At a time when the UK’s National Health Service (NHS) is facing operational and economic pressures, and junior doctors are striking and threatening to move to Australia, the looming uncertainty of Brexit (which means “Brexit” apparently according to Teresa May), leaves us questioning, what is going to happen to the great NHS?
The already short staffed NHS currently consists of many health care professionals from other EU countries. Currently 55,000 NHS workers come from the EU. That is 5% percent of NHS staff, 10% of doctors, and 4% of nurses are EU immigrants. Dr. Sarah Wollaston MP said, “If you meet a migrant in the NHS, they are more likely to be treating you than ahead of you in the queue”.
Currently, freedom of movement polices are unchanged. However, the government will need to seriously consider retaining the ability of EU nationals to work in the NHS if they want to avoid further staff shortage issues, especially in the context of the fading retention of junior doctors. Only 52% of junior doctors who finished their foundation training chose to stay in the NHS in 2015.
Brexit could result in changes to the regulation to enable common professional standards and medical education between EEA countries. UK doctors wishing to practice in the EU may no longer necessarily have their qualifications acknowledged and may have to sit expensive exams in order to be able to practice in the EU. Similarly, EU doctors may not have their qualifications acknowledged in the UK, further deterring them from coming to fill the UK’s staff shortages. Currently non-EU doctors coming to the UK are subject to expensive and time consuming exams, paperwork, and visas, discouraging them from contributing to the staff force.

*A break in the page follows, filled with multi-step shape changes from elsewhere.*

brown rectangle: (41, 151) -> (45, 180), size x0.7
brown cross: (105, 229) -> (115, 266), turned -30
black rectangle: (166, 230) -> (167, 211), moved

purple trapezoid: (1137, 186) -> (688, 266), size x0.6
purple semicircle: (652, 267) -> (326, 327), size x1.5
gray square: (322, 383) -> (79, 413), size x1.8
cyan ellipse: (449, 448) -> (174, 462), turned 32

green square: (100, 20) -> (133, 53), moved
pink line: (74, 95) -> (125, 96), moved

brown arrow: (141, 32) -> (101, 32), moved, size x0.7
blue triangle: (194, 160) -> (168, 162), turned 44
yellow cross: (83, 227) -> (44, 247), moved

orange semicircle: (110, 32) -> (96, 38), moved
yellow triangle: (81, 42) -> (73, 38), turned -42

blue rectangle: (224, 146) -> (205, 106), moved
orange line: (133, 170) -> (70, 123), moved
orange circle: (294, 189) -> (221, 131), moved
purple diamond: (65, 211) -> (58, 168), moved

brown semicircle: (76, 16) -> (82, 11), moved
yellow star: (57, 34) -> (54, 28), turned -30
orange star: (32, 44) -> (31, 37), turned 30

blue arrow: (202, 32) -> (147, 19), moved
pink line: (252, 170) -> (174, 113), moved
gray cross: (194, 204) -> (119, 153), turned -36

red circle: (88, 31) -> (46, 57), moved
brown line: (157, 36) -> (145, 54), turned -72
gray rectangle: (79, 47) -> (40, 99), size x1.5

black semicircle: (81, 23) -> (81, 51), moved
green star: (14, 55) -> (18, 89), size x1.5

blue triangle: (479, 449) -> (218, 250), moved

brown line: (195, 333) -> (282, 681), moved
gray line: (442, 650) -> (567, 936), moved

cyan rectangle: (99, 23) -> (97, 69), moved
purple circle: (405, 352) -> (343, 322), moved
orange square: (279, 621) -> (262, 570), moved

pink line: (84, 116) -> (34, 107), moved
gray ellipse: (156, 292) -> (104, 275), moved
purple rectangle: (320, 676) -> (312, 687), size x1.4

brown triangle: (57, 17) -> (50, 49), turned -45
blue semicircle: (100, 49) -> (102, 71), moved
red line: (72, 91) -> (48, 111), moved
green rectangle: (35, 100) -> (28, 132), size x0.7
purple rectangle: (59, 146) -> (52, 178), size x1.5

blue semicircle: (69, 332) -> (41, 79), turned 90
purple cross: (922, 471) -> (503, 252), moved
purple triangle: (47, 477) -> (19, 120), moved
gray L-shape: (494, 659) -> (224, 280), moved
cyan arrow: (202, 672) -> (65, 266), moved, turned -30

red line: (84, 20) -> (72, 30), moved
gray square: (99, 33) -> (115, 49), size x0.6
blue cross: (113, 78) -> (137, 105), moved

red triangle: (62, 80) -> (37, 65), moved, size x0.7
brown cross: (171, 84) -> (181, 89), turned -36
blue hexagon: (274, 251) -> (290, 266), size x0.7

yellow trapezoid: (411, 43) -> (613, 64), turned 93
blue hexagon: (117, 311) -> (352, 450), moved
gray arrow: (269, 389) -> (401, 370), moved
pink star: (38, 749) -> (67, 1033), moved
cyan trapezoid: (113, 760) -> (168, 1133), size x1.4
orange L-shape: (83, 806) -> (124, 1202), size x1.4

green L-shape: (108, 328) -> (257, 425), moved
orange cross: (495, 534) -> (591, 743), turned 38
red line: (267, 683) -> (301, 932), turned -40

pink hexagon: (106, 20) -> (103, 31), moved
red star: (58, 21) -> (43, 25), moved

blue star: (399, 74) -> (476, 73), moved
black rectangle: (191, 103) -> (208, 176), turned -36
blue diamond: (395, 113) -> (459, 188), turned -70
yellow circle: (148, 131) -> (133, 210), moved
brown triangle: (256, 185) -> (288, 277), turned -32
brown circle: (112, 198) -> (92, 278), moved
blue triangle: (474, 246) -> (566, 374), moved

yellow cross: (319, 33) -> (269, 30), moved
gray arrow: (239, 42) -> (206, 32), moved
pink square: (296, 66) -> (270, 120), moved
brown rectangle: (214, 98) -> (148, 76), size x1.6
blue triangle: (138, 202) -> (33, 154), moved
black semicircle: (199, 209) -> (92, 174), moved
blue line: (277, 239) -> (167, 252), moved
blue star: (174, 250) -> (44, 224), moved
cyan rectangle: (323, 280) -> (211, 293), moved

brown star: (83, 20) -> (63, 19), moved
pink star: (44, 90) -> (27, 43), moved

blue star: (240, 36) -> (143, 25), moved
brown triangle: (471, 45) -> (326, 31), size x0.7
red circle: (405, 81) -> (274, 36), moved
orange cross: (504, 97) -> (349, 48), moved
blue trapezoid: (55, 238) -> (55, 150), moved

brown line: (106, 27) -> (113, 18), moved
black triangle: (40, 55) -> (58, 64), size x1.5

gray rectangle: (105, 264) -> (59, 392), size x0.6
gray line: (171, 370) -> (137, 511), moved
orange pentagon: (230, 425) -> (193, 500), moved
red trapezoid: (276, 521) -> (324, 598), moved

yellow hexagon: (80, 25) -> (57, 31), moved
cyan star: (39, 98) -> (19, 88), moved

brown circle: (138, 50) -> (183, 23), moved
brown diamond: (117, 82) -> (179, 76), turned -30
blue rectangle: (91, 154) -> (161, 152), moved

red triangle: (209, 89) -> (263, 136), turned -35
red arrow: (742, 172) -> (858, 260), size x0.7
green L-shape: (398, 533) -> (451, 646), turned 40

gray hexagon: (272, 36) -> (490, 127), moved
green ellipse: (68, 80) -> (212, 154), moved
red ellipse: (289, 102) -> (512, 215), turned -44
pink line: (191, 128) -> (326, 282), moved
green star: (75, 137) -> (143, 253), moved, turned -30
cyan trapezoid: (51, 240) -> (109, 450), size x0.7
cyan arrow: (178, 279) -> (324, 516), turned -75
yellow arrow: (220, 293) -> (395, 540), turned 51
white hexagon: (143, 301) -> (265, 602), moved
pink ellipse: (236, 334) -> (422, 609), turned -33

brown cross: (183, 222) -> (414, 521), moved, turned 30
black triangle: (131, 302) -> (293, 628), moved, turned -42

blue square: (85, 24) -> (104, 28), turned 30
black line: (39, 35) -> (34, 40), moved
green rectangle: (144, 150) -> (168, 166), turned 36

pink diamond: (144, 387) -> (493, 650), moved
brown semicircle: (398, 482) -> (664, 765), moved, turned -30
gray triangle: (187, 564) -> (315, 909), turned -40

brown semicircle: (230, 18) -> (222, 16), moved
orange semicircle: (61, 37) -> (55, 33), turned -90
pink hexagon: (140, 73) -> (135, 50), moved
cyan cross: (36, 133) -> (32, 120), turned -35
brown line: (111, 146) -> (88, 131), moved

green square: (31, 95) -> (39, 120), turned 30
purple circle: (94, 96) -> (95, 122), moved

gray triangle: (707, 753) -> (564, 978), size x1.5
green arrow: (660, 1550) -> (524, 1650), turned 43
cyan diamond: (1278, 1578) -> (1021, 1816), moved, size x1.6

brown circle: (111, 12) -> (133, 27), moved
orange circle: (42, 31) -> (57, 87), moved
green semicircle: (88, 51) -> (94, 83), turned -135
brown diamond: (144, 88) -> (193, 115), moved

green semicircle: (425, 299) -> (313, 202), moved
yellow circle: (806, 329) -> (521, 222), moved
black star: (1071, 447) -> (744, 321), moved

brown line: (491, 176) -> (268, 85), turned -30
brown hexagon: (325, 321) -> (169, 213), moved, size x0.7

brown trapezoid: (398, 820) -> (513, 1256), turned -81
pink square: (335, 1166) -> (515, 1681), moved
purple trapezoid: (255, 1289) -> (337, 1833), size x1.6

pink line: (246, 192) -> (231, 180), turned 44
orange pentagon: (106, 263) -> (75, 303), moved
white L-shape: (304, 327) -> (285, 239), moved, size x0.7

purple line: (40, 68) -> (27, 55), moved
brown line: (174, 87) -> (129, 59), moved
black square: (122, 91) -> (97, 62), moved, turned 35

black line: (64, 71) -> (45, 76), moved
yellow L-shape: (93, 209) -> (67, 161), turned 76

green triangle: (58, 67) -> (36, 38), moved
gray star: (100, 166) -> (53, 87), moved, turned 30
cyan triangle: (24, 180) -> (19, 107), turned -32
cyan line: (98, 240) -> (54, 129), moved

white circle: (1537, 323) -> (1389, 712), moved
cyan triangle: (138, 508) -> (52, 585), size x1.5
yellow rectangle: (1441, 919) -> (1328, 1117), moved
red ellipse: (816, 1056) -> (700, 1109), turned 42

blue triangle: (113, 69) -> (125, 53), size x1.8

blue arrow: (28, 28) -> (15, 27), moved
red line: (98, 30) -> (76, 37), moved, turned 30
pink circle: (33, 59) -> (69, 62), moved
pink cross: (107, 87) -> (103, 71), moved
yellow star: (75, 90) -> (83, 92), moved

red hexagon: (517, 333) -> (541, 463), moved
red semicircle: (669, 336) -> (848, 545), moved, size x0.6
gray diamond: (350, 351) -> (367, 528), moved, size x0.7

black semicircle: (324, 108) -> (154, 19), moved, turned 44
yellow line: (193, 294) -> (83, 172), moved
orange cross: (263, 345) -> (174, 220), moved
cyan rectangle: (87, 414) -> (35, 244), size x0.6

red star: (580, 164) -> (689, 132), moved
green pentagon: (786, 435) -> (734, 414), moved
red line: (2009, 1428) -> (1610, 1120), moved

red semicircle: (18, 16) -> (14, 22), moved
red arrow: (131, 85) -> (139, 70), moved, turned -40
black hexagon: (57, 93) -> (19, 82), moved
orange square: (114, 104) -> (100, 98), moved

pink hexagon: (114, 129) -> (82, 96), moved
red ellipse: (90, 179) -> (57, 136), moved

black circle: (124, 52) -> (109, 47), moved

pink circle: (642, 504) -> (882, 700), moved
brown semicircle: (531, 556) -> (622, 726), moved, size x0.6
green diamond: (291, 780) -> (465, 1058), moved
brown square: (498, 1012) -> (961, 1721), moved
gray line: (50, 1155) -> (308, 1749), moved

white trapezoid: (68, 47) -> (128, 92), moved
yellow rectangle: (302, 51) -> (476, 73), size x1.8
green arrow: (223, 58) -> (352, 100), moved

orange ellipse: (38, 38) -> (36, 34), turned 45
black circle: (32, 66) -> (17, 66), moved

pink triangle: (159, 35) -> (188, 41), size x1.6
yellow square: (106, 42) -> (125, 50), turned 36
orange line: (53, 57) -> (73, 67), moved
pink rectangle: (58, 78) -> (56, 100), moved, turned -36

UK citizens living in other EU counties, are entitled to a European Health Insurance Care (EHIC) which allows them reciprocal health care agreements. When in the EU, they receive health care equivalent to that of nationals in the country they are in and they can claim the cost of treatment from the UK. There are approximately 1.2 million UK nationals living in other EU countries. Whilst roughly 3.3 million EU nationals live the UK, and are entitled to healthcare under the NHS. These immigrants arriving in the UK are on average younger, which may be why their average use of NHS services is lower than that of UK nationals. If UK nationals, particularly pensioners, living in other EU countries are no longer able to receive health care in the EU countries they reside, they may have to return to the UK for their healthcare needs, placing further pressure on the already overburdened NHS.
The Working Time Regulations are part of EU legislation and limit the maximum amount of hours an NHS employee can work in a week to 48, as well as regulating minimum rest and annual leave requirements. Currently, the UK law enacts this EU directive. If these regulations are repealed or amended, this will have significant implications to NHS staff work conditions and contracts. However, if the UK remains in the European internal market, implying they have to be compliant with EU regulation, the working time directive will continue to apply.
Leaving the EU may result in the UK losing out on some pharmaceutical trials of new medications which have the potential to benefit UK patients. The European Medicines Agency allows countries to submit applications for new drug trials to obtain marketing authorisation valid in EU, EEA and European Free Trade Association (i.e. Iceland, Liechtenstein, Norway, and Switzerland) countries.
The European Centre for Disease Prevention and Control works to identify, assess, and communicate threats to health posed by infectious diseases like H1N1, Ebola, and Zika virus, as well as tackling antibiotic resistance. When the UK leaves the EU, they could lose this coordinated defence network.
Furthermore, the UK will lose out on the EU public health strategy which supports disease prevention and new health care technologies, as well as EU run public health campaigns. These campaigns on important issues like nutrition promotion, and decreasing smoking, will have to be funded by the UK instead of the EU if the UK continues to run them.
Collaborating with the EU enables the UK to further its scientific progress via access to a larger pool of skilled research talent and to sources of funding. From 2007-2013, the UK received €8.8 billion in funding for research, development, and innovation actions, whilst it contributed only €5.4 billion to EU research and development in that time. By leaving the EU, the UK may lose the ability of UK researchers to attract EU funding, as well as impact the free movement of researches across Europe.
The NHS currently costs about £100 billion per year and it faces a shortfall of £8-30 billion by 2020. The Leave campaign infamously promised that £350 million a week would be spent on the NHS if the Brexit vote won, then when the time came, Nigel Farage claimed the money could not be guaranteed.
The UK economy contracted by 2% in the month following Brexit, increasing the UK’s chance of slipping into a recession. If this continues, funding for the NHS will be at risk. The drop in the strength of the pound has already led to drugs, services, and equipment bought by the NHS from overseas becoming more expensive due to unfavourable exchange rates.
The UK government’s Department of Health now faces the task of overcoming its capacity issue and reviewing individual EU regulations and deciding whether to repeal them or replace with UK-drafted alternatives. Ultimately it is now a waiting game, but the government should be urged to place importance on the health of its people.